After Owen administered the overdose of painkillers, Jack stayed by the whale’s side, one hand resting gently on its smooth, grey hide, until the great eye finally closed and one of the wonders of the universe breathed its last. “I’m sorry,” he whispered. “I wish I could’ve saved you, but maybe this is for the best. At least now there’s no more pain.”
That was small consolation; the whale’s fate was a tragedy no matter how you looked at it, because it never should have happened. It had been swept up at random by a Rift in time and space, stranded on an unfamiliar world, tortured for profit, and ultimately granted a merciful death when all it had wanted was to be out among the stars where it belonged.
It wasn’t fair, the whale had deserved so much better. Such a noble and majestic being should have been treated with wonder and awe by the people of earth. Its existence was evidence of the sheer diversity of life that existed in the universe, proof positive that aliens were real and that many were peaceful and intelligent.

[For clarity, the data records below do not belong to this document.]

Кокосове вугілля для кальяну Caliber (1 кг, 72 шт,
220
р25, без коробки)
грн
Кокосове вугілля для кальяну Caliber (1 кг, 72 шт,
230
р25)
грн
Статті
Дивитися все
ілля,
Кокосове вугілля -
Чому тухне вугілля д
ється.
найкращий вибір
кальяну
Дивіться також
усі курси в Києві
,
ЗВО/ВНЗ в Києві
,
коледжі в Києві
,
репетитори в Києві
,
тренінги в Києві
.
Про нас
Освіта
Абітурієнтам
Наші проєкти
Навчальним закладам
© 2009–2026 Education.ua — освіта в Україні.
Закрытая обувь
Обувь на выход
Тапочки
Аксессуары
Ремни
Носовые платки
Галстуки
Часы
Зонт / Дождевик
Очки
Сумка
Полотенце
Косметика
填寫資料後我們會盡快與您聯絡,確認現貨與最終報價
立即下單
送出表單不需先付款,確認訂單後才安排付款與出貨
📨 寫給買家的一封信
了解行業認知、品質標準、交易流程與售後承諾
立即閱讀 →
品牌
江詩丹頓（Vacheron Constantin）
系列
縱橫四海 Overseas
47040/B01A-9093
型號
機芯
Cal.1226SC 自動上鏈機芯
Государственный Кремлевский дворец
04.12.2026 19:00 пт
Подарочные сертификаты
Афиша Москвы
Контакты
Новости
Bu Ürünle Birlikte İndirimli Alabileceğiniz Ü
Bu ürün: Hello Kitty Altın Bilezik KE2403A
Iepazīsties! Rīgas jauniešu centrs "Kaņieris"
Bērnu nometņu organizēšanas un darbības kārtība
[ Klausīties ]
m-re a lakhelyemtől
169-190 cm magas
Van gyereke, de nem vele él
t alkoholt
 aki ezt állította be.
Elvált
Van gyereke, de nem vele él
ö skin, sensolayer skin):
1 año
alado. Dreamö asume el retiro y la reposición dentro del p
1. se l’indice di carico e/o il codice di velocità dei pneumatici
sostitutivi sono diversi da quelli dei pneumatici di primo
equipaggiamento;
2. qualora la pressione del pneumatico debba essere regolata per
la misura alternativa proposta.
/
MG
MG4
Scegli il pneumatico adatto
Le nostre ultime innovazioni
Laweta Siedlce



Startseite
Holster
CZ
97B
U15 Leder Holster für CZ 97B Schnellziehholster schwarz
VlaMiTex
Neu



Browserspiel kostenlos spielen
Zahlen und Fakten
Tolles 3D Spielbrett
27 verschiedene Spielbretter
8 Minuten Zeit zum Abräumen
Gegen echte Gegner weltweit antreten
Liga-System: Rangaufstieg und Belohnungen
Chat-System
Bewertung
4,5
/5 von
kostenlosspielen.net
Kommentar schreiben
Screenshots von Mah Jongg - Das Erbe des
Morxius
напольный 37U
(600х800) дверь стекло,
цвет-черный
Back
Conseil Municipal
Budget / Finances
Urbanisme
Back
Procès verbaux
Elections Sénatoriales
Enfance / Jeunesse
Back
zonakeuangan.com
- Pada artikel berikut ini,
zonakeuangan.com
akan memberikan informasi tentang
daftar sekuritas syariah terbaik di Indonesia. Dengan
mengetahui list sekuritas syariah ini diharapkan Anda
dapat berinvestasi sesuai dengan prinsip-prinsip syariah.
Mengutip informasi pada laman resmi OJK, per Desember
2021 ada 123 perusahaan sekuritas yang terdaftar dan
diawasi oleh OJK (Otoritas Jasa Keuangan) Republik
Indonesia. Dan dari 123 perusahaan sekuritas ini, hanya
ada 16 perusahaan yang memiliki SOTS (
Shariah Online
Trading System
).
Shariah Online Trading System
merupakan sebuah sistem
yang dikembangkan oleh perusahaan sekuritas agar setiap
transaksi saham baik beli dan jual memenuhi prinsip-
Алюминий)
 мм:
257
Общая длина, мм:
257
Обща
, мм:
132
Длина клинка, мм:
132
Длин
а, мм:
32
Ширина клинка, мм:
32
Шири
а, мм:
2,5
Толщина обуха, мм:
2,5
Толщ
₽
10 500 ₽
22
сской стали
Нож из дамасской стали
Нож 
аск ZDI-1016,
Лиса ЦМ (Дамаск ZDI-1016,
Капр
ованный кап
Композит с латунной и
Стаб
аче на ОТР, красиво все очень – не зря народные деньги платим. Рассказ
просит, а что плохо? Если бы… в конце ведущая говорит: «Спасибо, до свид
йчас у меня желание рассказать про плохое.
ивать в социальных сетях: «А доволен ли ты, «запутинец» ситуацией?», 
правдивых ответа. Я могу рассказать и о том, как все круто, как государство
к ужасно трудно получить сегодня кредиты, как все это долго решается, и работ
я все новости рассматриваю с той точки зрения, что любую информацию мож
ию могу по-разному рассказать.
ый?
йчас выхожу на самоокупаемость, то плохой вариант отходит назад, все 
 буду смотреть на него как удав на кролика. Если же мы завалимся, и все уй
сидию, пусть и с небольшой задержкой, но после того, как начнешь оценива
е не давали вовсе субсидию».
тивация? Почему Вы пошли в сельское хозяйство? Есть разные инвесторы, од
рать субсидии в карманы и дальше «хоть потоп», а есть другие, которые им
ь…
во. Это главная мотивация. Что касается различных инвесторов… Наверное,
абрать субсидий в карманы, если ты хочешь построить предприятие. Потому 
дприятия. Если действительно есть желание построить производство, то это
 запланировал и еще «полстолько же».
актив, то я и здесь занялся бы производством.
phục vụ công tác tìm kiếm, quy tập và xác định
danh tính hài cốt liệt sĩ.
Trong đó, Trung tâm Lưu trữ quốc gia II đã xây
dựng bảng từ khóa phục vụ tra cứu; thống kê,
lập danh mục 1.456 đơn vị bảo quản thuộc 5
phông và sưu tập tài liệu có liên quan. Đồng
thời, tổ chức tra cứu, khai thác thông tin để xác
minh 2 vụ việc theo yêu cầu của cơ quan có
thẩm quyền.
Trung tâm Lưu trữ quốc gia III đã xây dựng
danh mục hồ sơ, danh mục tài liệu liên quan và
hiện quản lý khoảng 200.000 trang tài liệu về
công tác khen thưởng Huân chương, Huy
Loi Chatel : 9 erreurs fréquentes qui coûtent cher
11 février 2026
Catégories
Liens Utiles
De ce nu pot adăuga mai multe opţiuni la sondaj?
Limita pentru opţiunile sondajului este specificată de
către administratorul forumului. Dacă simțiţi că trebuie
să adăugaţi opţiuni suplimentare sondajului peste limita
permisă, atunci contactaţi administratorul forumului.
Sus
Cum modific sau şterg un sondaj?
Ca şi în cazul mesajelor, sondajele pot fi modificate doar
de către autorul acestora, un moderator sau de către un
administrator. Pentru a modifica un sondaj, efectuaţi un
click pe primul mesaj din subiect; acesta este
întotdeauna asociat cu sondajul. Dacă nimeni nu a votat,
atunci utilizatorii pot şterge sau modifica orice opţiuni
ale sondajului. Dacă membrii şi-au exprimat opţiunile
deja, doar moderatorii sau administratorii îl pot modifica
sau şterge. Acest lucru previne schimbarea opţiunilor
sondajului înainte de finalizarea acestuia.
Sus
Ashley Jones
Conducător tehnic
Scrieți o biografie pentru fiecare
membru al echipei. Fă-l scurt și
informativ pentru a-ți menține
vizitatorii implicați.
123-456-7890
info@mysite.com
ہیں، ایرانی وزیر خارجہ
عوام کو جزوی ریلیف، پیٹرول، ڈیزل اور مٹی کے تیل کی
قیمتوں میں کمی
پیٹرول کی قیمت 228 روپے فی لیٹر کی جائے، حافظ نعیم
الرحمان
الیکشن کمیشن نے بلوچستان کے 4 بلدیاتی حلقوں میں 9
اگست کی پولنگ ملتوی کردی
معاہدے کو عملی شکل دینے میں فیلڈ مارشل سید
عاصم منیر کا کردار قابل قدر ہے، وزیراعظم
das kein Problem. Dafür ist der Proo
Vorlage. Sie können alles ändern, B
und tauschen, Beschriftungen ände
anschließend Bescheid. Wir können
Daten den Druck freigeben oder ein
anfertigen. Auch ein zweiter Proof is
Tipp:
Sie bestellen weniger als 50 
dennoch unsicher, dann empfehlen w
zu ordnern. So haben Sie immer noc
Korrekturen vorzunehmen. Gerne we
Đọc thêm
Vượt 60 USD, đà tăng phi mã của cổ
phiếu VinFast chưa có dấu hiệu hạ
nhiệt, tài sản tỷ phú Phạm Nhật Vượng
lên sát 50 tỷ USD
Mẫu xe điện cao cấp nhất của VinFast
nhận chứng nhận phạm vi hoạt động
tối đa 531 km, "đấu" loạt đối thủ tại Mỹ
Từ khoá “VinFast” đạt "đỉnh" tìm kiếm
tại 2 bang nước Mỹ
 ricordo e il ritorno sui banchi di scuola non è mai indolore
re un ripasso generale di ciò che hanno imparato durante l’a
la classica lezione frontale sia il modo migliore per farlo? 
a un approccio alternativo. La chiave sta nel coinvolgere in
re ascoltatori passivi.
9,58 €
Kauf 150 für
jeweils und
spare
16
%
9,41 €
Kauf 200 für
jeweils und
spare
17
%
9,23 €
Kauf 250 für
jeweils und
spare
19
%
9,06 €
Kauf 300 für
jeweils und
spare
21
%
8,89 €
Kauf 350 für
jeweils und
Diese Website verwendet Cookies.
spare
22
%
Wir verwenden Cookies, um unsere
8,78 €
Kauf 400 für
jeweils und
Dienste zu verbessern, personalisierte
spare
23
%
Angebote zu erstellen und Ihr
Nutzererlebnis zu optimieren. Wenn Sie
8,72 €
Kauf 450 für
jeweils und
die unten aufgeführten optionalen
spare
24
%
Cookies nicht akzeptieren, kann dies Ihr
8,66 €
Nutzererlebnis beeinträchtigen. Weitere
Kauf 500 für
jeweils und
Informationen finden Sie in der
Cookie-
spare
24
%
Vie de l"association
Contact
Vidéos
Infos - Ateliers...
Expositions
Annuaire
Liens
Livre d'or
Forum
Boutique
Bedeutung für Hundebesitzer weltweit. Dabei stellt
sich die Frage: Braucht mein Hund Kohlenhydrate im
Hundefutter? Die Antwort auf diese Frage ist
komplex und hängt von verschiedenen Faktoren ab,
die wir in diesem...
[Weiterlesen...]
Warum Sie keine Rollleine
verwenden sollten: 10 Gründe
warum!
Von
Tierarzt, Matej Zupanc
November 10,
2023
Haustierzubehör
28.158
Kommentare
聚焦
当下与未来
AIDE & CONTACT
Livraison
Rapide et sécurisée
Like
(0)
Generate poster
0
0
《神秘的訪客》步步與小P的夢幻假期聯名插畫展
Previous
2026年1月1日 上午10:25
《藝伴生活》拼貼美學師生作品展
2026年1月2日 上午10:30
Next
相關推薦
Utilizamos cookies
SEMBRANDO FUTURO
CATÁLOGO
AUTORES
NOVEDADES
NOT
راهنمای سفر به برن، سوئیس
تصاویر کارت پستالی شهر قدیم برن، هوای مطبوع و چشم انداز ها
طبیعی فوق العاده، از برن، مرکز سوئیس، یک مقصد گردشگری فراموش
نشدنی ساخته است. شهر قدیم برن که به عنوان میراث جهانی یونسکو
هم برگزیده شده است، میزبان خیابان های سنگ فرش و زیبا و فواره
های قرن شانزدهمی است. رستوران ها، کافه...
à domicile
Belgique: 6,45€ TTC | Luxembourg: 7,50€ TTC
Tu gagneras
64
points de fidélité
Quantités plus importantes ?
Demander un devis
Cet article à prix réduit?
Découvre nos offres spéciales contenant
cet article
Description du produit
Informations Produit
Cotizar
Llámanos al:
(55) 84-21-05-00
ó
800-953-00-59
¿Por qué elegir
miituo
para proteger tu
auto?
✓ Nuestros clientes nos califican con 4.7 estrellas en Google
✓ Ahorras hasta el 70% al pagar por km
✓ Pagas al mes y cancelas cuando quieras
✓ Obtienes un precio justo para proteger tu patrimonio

As a race, humanity was obviously still too primitive and savage to be trusted with such knowledge; they couldn’t even live in peace with their own species, so how could they be expected to treat other species any better? Sometimes, Jack hated his distant forbears for their ignorance and for the callous disregard they displayed towards the rights of other life forms. He had to remind himself that enlightenment would come in time; no race of beings reached that level of civilisation overnight, it was always a long and difficult journey.
In a short while, only five people on the whole planet would remember that the Space Whale had existed at all. It would be as if the horrific events leading up to this moment had never really happened, just another bad dream like his memories of The Year That Never Was. As Jack set light to the Space Whale’s funeral pyre, he wept for the gentle behemoth, and for what might have been.